Yerel seçimin kazananı çok, kaybedeni neredeyse hiç olur. Herkes partisinin artılarından bahsederken, eksik kısımlarını ya görmezden gelir, ya da parti içinde değerlendirir. Şu parti şöyle kazandı, bu parti böyle kaybetti falan mevzuna girmeyeceğim. Çünkü bir haftadır seçim üzerine analiz adı altında o kadar çok şey yazıldı, söylendi ki… İstanbul’da netice ne olur bilinmez ama Ankara’da özellikle 18-25 yaş arası kitle bir macera aradı. Ak Parti’den öncesini hatırlamıyoruz ki diyen bu kitle Ankara’yı beş yıllığına CHP’ye verdi. Memnun kalacaklar mı göreceğiz. Ankara’da yaşayan birisi olarak Ankara’nın geleceğinden ümitli değilim.
Konya’da bir sürpriz beklenmiyordu, olmadı da. Ak Parti’nin oylarında belki kısmi bir düşüş olur deniyordu ama güçlü adaylar sayesinde bu düşüş olmadı. Güçlü ve seçim döneminde terleyen aday mevzuu önemli. Konya’nın kazanılıp, Ankara’nın kaybedilmesinde etken işte bu güçlü ve terleyen aday meselesi oldu. Saadet Partisi’nin bir partiden çok ak saçlılar derneğine dönüştüğü de bir kez daha tescillendi. Ne diyelim Erbakan hocanın partisini bu hâle getirenler utansın. Konya’nın önümüzdeki dönemde önü açık. İnşallah yıllardır ihmal edilen Karatay ilçesi de hiç olmazsa Selçuklu seviyesine getirilir. Mevlana Kültür Merkezi ve çevresindeki 20 yıldır bitmeyen inşaat faaliyetleri nihayete erdirilir…
Seçim sürecinde kısmen ötelediğimiz iç ve dış meseleler biraz daha artmış bir şekilde bekliyor. Bir an önce kolları sıvayıp çalışmaya başlamalıyız. Yoksa seçim, Ramazan, bayram, yaz rehaveti diye bahane zincirine yeni halkalar eklemeye devam edersek işimiz zor. Seçimden sonra ekonomi de beklenen kaos çok şükür yaşanmadı. Lâkin piyasaların, döviz ve altının mevcut hali de pek iç açıcı değil. Ekonomide bir şekilde çarkların hızlandırılıp, piyasaların ve vatandaşın nefes alması lazım. Ekonominin her şeyden önce geldiği seçim sonuçlarıyla bir kez daha ispatlandı.

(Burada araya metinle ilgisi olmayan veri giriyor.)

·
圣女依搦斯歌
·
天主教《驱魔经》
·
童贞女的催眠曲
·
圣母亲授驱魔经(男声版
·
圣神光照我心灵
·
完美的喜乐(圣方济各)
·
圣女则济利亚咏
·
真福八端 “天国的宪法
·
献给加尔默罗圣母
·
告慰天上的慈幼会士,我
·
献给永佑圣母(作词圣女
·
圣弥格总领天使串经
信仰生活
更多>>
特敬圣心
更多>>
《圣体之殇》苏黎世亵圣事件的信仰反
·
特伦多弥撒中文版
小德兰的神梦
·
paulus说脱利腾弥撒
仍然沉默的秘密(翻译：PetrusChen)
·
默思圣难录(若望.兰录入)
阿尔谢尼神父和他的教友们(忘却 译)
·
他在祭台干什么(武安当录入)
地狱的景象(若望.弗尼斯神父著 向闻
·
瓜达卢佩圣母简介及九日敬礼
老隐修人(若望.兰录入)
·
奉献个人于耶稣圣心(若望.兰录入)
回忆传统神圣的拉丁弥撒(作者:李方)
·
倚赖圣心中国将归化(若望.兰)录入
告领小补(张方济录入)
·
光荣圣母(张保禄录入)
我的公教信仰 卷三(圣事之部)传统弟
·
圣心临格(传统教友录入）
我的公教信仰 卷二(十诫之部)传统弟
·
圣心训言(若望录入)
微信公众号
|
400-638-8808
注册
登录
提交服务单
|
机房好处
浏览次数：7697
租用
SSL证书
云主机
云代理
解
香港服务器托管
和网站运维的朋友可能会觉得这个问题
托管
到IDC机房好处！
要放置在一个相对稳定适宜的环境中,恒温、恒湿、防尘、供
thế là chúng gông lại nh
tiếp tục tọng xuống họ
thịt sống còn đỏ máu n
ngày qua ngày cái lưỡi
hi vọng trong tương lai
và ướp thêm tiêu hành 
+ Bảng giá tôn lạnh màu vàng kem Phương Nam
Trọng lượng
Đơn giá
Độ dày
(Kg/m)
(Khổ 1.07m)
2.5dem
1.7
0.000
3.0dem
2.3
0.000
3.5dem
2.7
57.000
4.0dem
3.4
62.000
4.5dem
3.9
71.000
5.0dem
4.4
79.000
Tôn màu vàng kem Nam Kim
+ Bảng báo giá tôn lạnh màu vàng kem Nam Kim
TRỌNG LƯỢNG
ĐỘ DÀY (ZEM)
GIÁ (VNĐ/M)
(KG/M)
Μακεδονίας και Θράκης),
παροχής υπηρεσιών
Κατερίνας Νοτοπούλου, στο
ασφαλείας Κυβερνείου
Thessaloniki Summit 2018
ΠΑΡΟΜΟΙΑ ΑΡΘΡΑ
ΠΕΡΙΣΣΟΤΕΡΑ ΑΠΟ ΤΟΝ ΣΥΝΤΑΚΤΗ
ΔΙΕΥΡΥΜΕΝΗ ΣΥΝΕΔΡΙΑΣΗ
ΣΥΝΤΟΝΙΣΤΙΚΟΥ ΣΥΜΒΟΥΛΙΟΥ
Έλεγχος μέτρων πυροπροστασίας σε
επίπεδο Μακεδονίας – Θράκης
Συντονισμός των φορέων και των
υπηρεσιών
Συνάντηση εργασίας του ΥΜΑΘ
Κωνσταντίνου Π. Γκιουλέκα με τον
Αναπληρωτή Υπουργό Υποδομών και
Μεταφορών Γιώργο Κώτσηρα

Dış politikaya da terör ve Suriye başta olmak üzere yeniden odaklanmalıyız. Akşamdan sabaha çok şey değişiyor. Unuttuğumuz, sakinleşti zannettiğimiz Libya bile bir anda hareketlenmeye başladı. Bölgemiz ise karışık. Artık vakti geldi mottolu twittleriyle Trump’ın yine ne işler çevireceğini önceden tahmin edip, önlem almak zorundayız. Bundan sonrasında ne olacağına biz karar vermeliyiz. Kısır çekişmelerle, laf siyasetiyle büyük meselelerimizi çözemeyiz. Yine bütün yük iktidarda olacak. Muhalefet genel anlamda kaybettiği seçimin zafer sarhoşluğunun içinde, ülkenin geleceği de pek umurlarında değil. Sonuçta, ne olacak yani PYD-YPG bize mi saldıracak diyebilen bir ana muhalefet liderine sahibiz…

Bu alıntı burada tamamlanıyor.